Hoofdstuk 10 Slotbepalingen

Artikel 30 Archief

  • 1.

    Archivering geschiedt overeenkomstig de ter zake geldende wettelijke regelgeving inclusief de daarop gebaseerde uitvoeringsvoorschriften.

  • 2.

    De archiefverordening van de gemeente Roermond is van overeenkomstige toepassing.

  • 3.

    De Manager ICT NML is belast met het dagelijks beheer van het archief.

  • 4.

    Bij opheffing van deze gemeenschappelijke regeling worden de archiefbescheiden overgebracht naar de archiefbewaarplaats van de gemeente Roermond.

Artikel 31 Geschillen

  • 1.

    In alle gevallen waarin deze regeling niet voorziet zullen de deelnemers in alle redelijkheid naar overeenstemming streven.

  • 2.

    Van een geschil als bedoeld in artikel 28, eerste lid, van de wet is sprake als tenminste één van de deelnemers of het bestuur van de regeling een zodanige mening is toegedaan.

  • 3.

    Indien de deelnemers onderling niet tot overeenstemming komen, wordt het geschil voorgelegd aan gedeputeerde staten overeenkomstig het bepaalde in artikel 28 van de wet.

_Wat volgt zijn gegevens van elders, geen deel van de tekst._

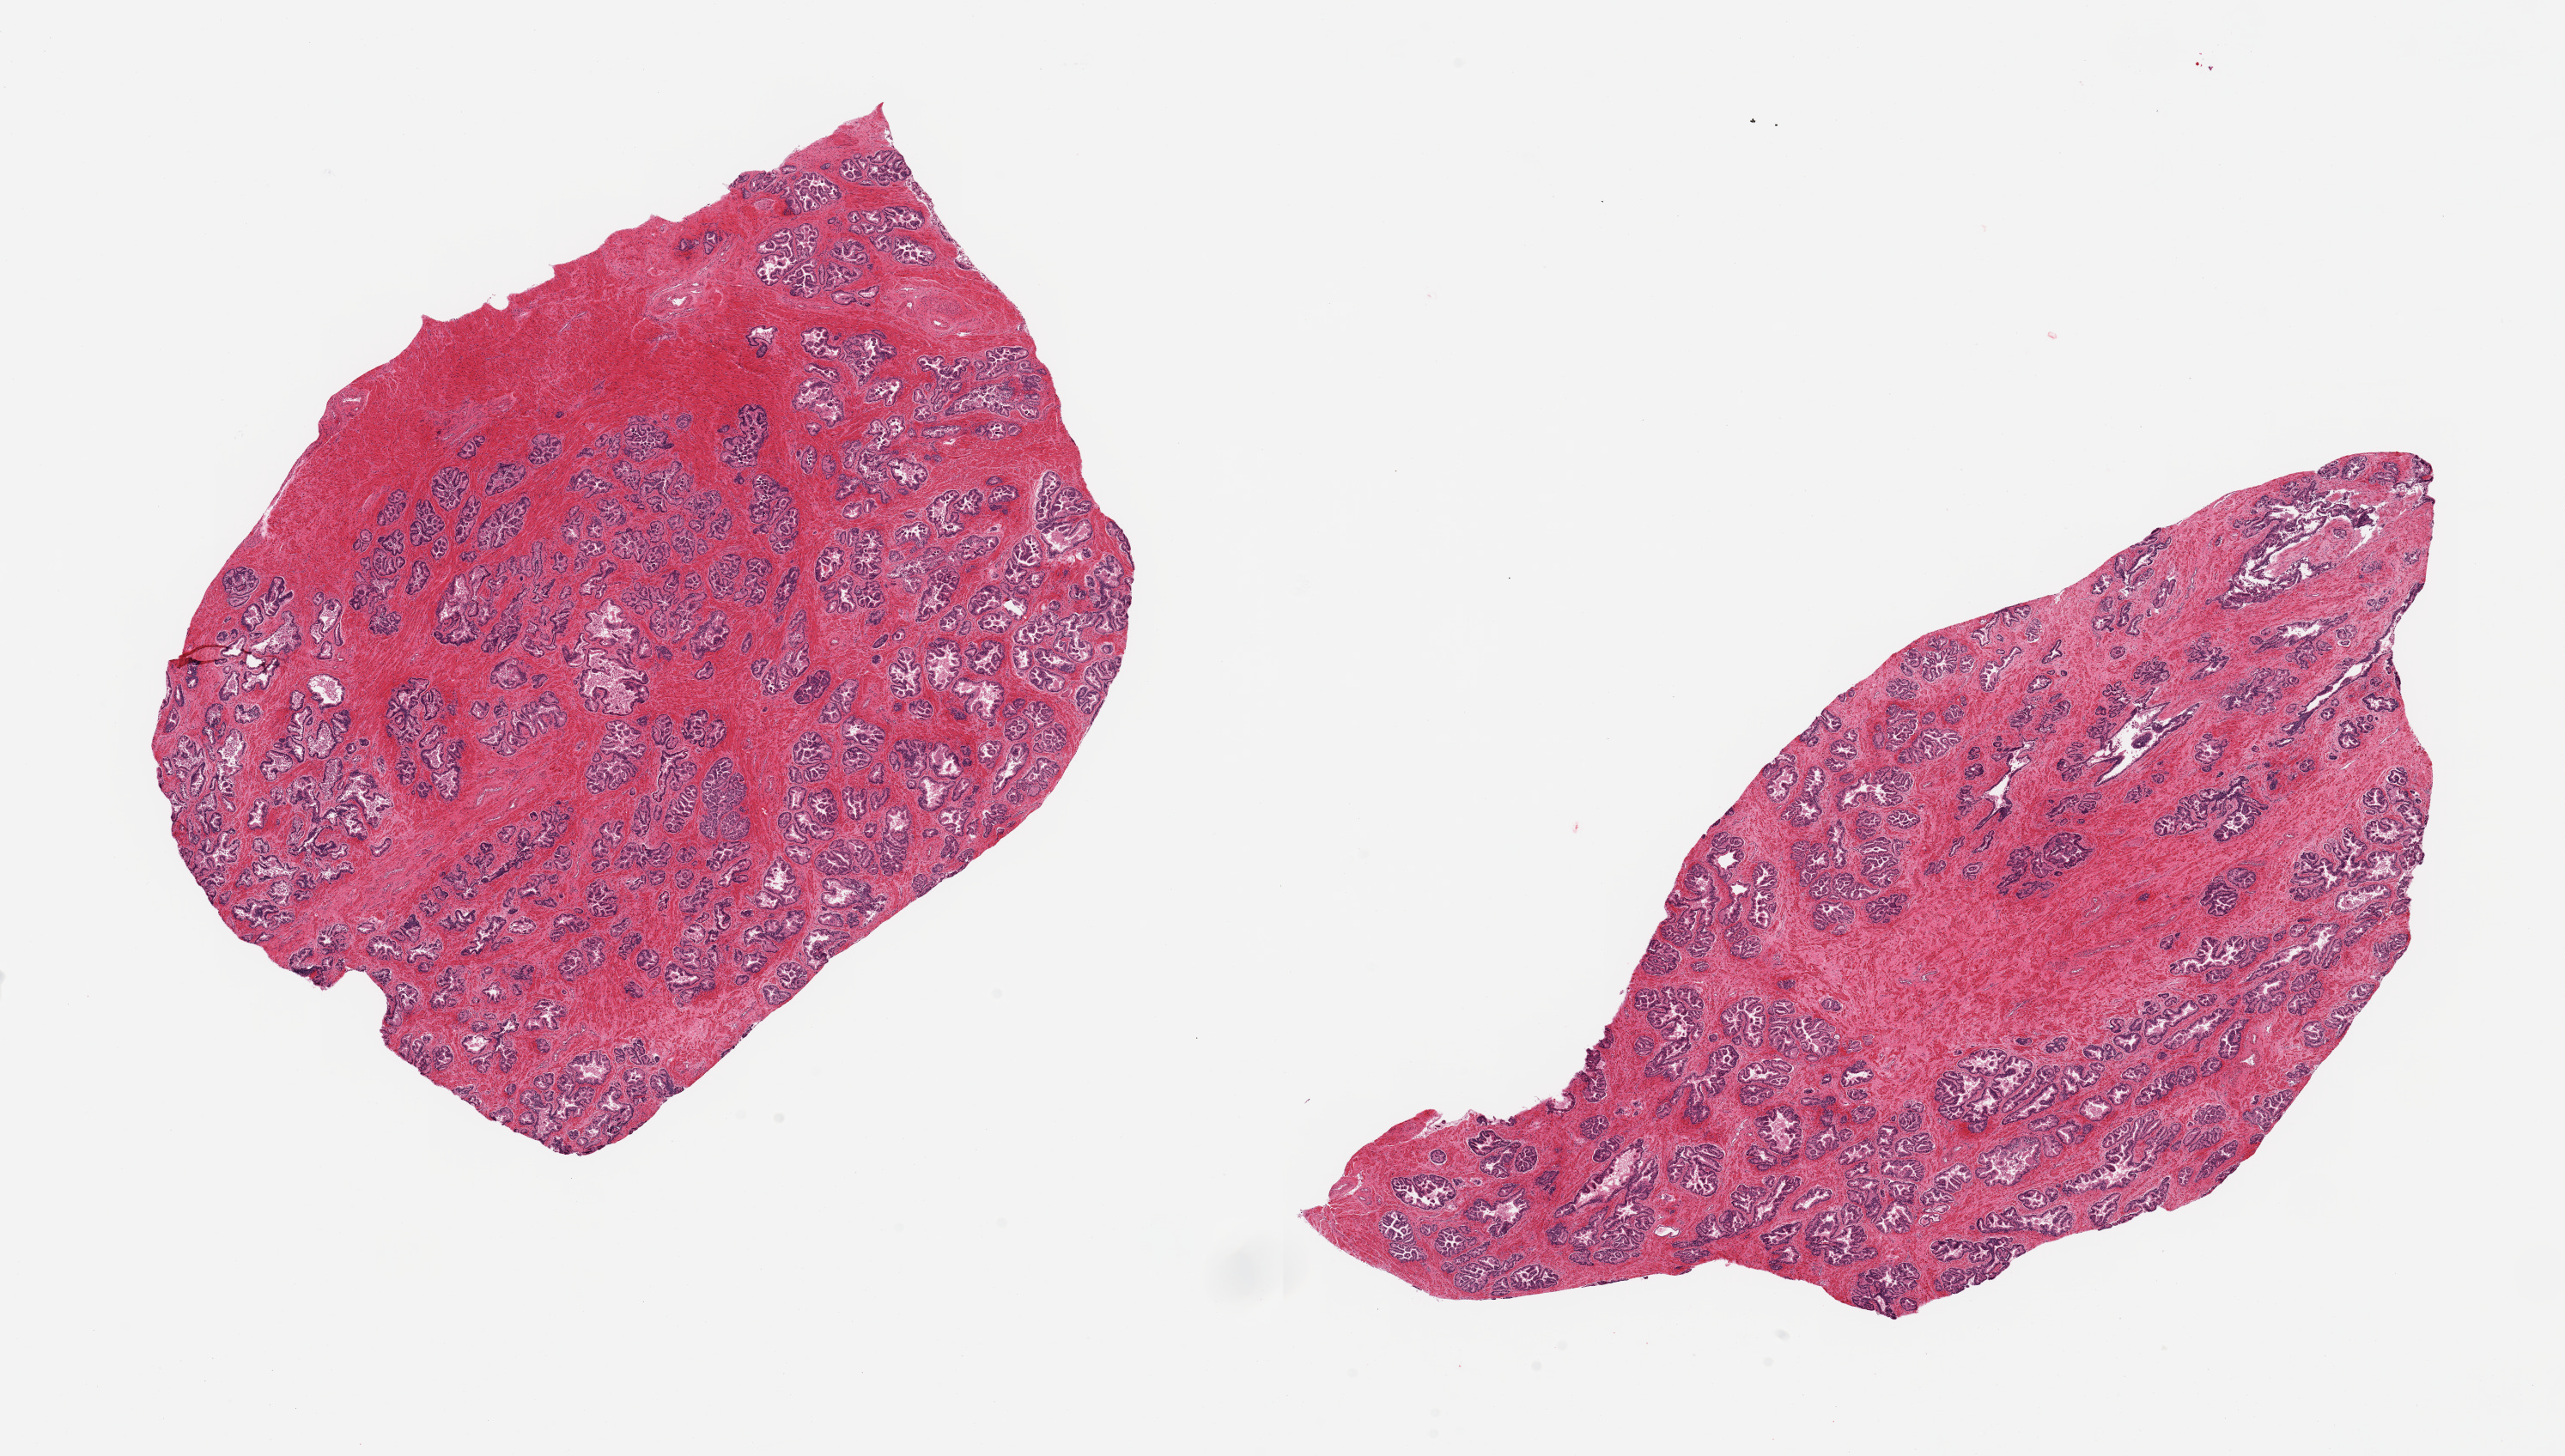
Digitized hematoxylin and eosin (H&E)-stained section, a low-resolution overview of the entire scanned area, about 23.6 x 13.4 mm. PAXgene-fixed, paraffin-embedded tissue. Sampled site (target tissue): prostate. Donor tissue sample. Donor sex: male.
• pathologist's review note for this sample: 2 pieces; admixed stroma and glands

Artikel 32 Toezending en bekendmaking regeling

  • 1.

    Het college van de gemeente Roermond zendt een volledig ondertekend exemplaar van deze regeling alsmede van besluiten tot wijziging, tot uittreding van, van toetreding tot en tot opheffing van deze regeling toe aan gedeputeerde staten.

  • 2.

    Het college van de gemeente Roermond maakt een volledig ondertekend exemplaar van deze regeling alsmede van besluiten tot wijziging, tot uittreding van, van toetreding tot en tot opheffing van deze regeling tijdig bekend door kennisgeving van de inhoud van de regeling in de Staascourant.

  • 3.

    Het bestuur draagt zorg voor de registratie van de regeling in het Handelsregister.

Artikel 33 Inwerkingtreding en citeertitel

  • 1.

    Deze regeling treedt in werking op 1 januari 2018.

  • 2.

    Deze regeling kan worden aangehaald als: “ICT Noord- en Midden-Limburg (ICT NML)”.

Aldus vastgesteld door

het college van burgemeester en wethouders van de gemeente Venlo.